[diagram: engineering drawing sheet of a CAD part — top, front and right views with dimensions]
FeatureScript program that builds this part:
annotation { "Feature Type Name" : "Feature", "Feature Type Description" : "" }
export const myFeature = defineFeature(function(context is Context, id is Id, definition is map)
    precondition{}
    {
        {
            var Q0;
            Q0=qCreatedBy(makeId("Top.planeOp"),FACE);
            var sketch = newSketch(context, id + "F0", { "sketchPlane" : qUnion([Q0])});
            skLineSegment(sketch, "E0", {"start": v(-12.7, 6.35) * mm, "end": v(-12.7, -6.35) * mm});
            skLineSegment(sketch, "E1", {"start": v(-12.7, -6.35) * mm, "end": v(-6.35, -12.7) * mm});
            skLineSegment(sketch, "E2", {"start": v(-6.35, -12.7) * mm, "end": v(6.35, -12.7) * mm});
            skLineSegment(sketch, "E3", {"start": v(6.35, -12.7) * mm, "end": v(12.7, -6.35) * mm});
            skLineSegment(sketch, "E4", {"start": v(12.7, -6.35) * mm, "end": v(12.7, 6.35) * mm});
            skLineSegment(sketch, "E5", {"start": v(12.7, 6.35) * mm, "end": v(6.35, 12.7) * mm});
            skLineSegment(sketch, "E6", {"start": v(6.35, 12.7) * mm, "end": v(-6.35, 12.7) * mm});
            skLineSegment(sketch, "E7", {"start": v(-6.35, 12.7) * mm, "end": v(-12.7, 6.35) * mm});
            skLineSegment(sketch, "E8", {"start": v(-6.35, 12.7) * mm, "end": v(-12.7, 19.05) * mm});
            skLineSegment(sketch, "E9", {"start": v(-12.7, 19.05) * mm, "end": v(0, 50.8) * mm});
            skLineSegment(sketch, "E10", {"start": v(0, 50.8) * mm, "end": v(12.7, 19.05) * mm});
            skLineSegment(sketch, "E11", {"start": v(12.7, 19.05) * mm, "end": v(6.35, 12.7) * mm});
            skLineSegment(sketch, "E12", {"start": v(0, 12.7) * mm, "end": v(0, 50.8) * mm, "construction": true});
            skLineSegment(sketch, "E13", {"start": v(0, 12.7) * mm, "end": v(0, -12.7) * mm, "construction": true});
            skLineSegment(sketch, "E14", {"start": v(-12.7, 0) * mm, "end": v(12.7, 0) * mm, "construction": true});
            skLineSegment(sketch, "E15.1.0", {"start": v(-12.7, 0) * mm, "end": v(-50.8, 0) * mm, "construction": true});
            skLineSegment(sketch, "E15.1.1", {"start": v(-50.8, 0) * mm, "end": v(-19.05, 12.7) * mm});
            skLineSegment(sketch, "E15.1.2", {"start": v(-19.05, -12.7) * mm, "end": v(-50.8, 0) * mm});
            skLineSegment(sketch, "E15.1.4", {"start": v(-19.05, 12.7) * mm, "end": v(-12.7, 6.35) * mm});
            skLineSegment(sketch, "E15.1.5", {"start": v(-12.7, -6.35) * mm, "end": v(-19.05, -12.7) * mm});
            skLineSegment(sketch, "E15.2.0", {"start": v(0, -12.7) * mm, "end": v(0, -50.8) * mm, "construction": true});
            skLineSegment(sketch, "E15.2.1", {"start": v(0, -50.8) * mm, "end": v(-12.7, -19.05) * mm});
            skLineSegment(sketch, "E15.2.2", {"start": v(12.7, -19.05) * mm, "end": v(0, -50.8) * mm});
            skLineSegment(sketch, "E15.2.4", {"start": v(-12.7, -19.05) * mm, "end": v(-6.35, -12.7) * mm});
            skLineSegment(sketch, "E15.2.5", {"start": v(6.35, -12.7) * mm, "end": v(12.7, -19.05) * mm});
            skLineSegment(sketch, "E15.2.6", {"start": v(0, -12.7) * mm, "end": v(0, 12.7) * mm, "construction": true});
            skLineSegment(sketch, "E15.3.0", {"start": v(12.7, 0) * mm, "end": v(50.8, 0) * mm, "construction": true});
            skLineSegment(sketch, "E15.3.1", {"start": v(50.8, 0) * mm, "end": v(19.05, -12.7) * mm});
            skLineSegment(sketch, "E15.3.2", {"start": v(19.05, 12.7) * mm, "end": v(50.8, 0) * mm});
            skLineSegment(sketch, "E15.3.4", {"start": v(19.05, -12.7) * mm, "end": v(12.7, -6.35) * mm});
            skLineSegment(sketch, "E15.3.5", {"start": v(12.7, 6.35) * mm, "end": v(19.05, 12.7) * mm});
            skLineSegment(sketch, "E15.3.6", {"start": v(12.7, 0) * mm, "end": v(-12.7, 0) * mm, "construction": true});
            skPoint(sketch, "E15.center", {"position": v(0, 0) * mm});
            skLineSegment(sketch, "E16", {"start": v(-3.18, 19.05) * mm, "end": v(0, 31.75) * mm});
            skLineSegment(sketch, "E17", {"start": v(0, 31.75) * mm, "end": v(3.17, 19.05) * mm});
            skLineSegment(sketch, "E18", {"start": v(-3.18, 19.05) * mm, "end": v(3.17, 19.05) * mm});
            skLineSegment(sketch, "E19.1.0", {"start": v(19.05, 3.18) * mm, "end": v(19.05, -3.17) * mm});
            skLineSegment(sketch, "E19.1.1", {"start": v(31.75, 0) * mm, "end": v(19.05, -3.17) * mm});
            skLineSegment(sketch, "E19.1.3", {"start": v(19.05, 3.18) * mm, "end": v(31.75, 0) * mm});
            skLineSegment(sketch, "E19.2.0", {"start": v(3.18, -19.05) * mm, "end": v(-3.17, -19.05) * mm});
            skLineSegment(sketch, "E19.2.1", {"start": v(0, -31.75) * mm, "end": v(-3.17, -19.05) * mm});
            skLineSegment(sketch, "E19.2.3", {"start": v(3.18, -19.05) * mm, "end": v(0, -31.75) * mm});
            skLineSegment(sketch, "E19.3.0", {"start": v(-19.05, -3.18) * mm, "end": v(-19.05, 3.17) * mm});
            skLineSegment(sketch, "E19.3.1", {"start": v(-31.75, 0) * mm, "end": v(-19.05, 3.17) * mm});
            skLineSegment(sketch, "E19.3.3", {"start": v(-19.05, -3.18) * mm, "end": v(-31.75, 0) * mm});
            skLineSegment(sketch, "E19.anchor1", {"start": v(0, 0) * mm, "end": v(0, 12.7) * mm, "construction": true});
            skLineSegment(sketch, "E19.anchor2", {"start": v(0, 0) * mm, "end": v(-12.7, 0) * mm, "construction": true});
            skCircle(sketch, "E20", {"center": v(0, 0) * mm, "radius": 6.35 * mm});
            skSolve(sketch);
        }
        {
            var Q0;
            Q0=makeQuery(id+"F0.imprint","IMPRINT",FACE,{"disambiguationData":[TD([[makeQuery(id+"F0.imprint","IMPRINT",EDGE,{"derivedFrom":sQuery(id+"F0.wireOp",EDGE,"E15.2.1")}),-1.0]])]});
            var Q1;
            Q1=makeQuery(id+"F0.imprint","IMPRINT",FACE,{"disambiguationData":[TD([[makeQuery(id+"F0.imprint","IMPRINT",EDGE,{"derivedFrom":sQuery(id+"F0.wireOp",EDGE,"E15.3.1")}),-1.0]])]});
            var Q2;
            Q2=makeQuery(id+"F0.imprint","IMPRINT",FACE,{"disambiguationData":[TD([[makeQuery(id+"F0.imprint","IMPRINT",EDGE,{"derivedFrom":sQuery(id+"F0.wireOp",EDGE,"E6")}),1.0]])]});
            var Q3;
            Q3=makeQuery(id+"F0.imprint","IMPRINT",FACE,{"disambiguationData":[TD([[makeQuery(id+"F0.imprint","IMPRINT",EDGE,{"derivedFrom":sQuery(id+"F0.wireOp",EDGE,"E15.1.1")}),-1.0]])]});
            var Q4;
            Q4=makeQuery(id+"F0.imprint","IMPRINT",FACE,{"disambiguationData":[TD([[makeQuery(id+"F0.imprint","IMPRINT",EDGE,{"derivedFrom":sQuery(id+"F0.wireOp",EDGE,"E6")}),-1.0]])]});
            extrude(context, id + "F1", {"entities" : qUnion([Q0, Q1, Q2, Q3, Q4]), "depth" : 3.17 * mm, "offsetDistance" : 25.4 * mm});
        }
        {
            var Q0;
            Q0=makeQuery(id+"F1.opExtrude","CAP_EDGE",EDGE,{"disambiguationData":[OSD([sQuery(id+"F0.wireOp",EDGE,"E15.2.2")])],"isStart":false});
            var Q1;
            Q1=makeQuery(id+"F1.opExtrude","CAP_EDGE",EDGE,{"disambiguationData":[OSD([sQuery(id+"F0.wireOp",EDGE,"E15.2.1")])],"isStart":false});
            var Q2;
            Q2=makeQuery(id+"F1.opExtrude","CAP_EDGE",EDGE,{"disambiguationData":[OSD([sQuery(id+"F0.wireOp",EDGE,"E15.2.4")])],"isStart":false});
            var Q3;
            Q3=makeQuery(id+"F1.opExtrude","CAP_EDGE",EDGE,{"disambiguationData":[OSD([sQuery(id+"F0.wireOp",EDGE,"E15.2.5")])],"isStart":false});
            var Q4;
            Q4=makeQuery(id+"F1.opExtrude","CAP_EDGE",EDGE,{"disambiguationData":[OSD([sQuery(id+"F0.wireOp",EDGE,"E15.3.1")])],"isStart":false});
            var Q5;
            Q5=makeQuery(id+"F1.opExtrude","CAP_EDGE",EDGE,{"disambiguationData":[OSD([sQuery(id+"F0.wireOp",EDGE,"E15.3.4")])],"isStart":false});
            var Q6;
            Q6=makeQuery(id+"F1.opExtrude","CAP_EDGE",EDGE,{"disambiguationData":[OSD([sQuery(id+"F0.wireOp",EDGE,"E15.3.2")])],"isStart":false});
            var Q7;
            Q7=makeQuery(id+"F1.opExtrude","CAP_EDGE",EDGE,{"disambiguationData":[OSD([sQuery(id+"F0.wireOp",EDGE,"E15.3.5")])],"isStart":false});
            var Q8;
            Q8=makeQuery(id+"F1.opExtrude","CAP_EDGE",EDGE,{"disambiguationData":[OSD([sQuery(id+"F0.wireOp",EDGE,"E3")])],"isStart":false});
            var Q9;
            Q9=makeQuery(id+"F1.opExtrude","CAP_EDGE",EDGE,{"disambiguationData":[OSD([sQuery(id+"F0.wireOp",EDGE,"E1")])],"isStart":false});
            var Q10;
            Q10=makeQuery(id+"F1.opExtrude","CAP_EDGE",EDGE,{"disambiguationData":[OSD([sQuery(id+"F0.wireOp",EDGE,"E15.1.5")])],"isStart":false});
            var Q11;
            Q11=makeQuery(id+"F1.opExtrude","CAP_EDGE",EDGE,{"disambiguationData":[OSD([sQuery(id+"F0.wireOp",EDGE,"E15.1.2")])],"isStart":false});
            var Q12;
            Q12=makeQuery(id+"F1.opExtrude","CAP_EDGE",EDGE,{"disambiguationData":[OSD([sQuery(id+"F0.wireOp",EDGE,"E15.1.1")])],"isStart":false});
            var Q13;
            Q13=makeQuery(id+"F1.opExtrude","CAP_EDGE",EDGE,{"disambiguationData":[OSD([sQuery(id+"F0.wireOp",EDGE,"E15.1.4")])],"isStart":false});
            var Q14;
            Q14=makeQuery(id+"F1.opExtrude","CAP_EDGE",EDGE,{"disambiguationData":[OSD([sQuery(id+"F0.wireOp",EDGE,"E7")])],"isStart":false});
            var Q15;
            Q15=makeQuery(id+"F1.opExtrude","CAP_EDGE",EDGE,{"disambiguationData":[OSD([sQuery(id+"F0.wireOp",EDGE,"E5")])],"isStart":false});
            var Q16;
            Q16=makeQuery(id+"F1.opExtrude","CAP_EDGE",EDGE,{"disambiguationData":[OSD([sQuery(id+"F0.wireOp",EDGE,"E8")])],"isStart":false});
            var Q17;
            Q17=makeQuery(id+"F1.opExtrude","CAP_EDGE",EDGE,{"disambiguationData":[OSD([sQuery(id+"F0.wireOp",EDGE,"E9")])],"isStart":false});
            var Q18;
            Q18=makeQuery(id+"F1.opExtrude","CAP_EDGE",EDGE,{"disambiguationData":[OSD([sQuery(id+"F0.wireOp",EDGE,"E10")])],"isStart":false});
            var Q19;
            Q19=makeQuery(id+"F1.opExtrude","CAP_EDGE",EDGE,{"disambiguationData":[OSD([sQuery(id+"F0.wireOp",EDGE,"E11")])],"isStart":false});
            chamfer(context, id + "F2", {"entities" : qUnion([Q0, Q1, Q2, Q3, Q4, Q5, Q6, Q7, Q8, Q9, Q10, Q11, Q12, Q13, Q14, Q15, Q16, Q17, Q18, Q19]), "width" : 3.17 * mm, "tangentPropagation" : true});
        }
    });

=-=-=-=-=

* Da svolgere: Elenca ogni riga delle voci che contiene la stringa "part".

* Risposta:
[diagram: engineering drawing sheet of a CAD part — top, front and right views with dimensions]
FeatureScript program that builds this part:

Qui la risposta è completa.